Yet one must wonder what it is precisely that the BRIC nations "get." It's certainly not the notion, promoted by Professor Lewis and others, that the expansion of the money supply equals currency “debasement.” The record shows that, over the past few months (indeed, over the past few years), few nations have been as active as the BRICs in “debasing” their currencies, at least in this sense. If M2 or M3 growth is any guide, these nations have been “debasing” their currencies more frantically than the US. The Chinese, for example, have been expanding M2 at a breakneck pace of around 25% in 2009. Aside from “printing money,” Chinese officials have accomplished this monetary expansion (in a way US government officials cannot) by directing state-owned banks to embark on a reckless corporate lending binge designed to counteract the severe economic contraction underway in its export sector. Directed by Chinese authorities -- and flying in the face of rapidly deteriorating creditworthiness -- Chinese banks increased lending in the first quarter of 2009 by almost as much as they did in all of 2008.
Contrary to popular belief, the BRICs aren't worried about the deleterious effects of rapid US money-supply growth.

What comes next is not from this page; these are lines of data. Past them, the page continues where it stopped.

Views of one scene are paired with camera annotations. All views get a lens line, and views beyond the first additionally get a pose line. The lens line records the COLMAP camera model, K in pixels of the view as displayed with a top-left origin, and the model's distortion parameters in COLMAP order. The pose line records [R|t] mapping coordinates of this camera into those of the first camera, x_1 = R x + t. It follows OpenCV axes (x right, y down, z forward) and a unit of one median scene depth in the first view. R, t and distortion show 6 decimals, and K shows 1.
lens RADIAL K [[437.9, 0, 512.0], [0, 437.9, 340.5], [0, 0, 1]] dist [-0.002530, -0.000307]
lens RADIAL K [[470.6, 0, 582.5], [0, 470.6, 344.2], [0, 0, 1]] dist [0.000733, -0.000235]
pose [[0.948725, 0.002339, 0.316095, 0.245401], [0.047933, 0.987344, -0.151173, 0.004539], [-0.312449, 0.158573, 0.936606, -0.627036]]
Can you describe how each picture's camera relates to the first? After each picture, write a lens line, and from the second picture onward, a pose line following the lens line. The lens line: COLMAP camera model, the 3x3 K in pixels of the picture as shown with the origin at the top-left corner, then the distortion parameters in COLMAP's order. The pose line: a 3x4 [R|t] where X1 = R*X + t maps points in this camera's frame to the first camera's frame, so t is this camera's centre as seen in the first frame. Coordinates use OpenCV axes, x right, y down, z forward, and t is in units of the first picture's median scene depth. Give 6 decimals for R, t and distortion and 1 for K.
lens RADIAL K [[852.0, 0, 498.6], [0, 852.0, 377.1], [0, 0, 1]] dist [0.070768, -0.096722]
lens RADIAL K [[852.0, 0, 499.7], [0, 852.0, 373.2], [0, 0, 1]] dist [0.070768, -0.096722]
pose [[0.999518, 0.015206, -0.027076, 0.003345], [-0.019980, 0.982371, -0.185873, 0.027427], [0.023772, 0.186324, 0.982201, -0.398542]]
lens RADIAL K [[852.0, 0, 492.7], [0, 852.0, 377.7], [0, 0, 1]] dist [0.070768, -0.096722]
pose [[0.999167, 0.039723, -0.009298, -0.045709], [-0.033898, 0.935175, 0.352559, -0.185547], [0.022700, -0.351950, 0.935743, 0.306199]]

On the contrary, the smarter BRIC officials are actually more worried that the US stimulus may be insufficient, since the health of the export-oriented economies of these nations depends critically upon US domestic demand.
The BRICs jawboning about the US dollar is about something else entirely, and the article is fairly prescient in recognizing this. The posturing has little to do with fundamental currency analysis and everything to do with geopolitical ambition. The BRIC nations want more geopolitical influence, and they're angling to use their reserves at a moment at which they think they have leverage. Furthermore, they're almost certainly aware that several global economic and political forces presage a decline of BRIC influence in the medium term, and they're trying to take proactive steps to head off this imminent development.